Data excerpts
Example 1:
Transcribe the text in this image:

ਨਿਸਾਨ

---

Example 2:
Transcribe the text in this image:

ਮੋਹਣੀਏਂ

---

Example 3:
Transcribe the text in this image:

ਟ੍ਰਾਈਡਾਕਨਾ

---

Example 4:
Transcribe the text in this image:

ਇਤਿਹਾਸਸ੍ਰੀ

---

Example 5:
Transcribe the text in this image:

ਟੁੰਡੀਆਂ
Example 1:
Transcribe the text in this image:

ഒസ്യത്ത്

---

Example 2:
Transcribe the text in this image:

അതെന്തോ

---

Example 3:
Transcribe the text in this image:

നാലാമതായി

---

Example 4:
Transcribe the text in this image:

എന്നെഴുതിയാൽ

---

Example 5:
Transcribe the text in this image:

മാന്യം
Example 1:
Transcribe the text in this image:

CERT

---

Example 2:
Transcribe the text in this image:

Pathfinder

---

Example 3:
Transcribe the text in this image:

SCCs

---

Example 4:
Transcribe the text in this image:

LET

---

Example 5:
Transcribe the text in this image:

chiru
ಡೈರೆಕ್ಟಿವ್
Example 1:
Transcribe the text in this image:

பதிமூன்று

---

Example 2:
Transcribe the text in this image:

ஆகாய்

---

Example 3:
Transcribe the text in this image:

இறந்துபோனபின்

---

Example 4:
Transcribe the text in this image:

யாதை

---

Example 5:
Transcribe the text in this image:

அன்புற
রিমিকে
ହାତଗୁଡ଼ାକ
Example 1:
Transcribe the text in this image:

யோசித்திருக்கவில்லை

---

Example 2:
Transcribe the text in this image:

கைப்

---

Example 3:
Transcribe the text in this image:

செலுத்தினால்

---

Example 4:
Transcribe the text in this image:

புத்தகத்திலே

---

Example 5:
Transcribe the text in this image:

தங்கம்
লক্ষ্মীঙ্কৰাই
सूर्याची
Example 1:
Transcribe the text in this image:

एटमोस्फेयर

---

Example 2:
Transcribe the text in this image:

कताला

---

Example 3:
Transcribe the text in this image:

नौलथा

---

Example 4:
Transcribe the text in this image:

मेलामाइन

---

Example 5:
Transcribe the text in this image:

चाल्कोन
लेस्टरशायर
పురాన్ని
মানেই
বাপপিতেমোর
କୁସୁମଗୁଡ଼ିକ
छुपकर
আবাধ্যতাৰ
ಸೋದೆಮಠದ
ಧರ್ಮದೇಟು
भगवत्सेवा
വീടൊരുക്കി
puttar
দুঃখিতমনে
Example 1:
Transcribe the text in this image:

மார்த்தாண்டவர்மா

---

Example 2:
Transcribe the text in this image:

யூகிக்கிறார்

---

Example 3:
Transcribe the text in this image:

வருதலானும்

**THE TASK**
Give back all of the records exactly as they were provided above.

**ANSWER TO THE PROBLEM**
Example 1:
Transcribe the text in this image:

ਨਿਸਾਨ

---

Example 2:
Transcribe the text in this image:

ਮੋਹਣੀਏਂ

---

Example 3:
Transcribe the text in this image:

ਟ੍ਰਾਈਡਾਕਨਾ

---

Example 4:
Transcribe the text in this image:

ਇਤਿਹਾਸਸ੍ਰੀ

---

Example 5:
Transcribe the text in this image:

ਟੁੰਡੀਆਂ
Example 1:
Transcribe the text in this image:

ഒസ്യത്ത്

---

Example 2:
Transcribe the text in this image:

അതെന്തോ

---

Example 3:
Transcribe the text in this image:

നാലാമതായി

---

Example 4:
Transcribe the text in this image:

എന്നെഴുതിയാൽ

---

Example 5:
Transcribe the text in this image:

മാന്യം
Example 1:
Transcribe the text in this image:

CERT

---

Example 2:
Transcribe the text in this image:

Pathfinder

---

Example 3:
Transcribe the text in this image:

SCCs

---

Example 4:
Transcribe the text in this image:

LET

---

Example 5:
Transcribe the text in this image:

chiru
ಡೈರೆಕ್ಟಿವ್
Example 1:
Transcribe the text in this image:

பதிமூன்று

---

Example 2:
Transcribe the text in this image:

ஆகாய்

---

Example 3:
Transcribe the text in this image:

இறந்துபோனபின்

---

Example 4:
Transcribe the text in this image:

யாதை

---

Example 5:
Transcribe the text in this image:

அன்புற
রিমিকে
ହାତଗୁଡ଼ାକ
Example 1:
Transcribe the text in this image:

யோசித்திருக்கவில்லை

---

Example 2:
Transcribe the text in this image:

கைப்

---

Example 3:
Transcribe the text in this image:

செலுத்தினால்

---

Example 4:
Transcribe the text in this image:

புத்தகத்திலே

---

Example 5:
Transcribe the text in this image:

தங்கம்
লক্ষ্মীঙ্কৰাই
सूर्याची
Example 1:
Transcribe the text in this image:

एटमोस्फेयर

---

Example 2:
Transcribe the text in this image:

कताला

---

Example 3:
Transcribe the text in this image:

नौलथा

---

Example 4:
Transcribe the text in this image:

मेलामाइन

---

Example 5:
Transcribe the text in this image:

चाल्कोन
लेस्टरशायर
పురాన్ని
মানেই
বাপপিতেমোর
କୁସୁମଗୁଡ଼ିକ
छुपकर
আবাধ্যতাৰ
ಸೋದೆಮಠದ
ಧರ್ಮದೇಟು
भगवत्सेवा
വീടൊരുക്കി
puttar
দুঃখিতমনে
Example 1:
Transcribe the text in this image:

மார்த்தாண்டவர்மா

---

Example 2:
Transcribe the text in this image:

யூகிக்கிறார்

---

Example 3:
Transcribe the text in this image:

வருதலானும்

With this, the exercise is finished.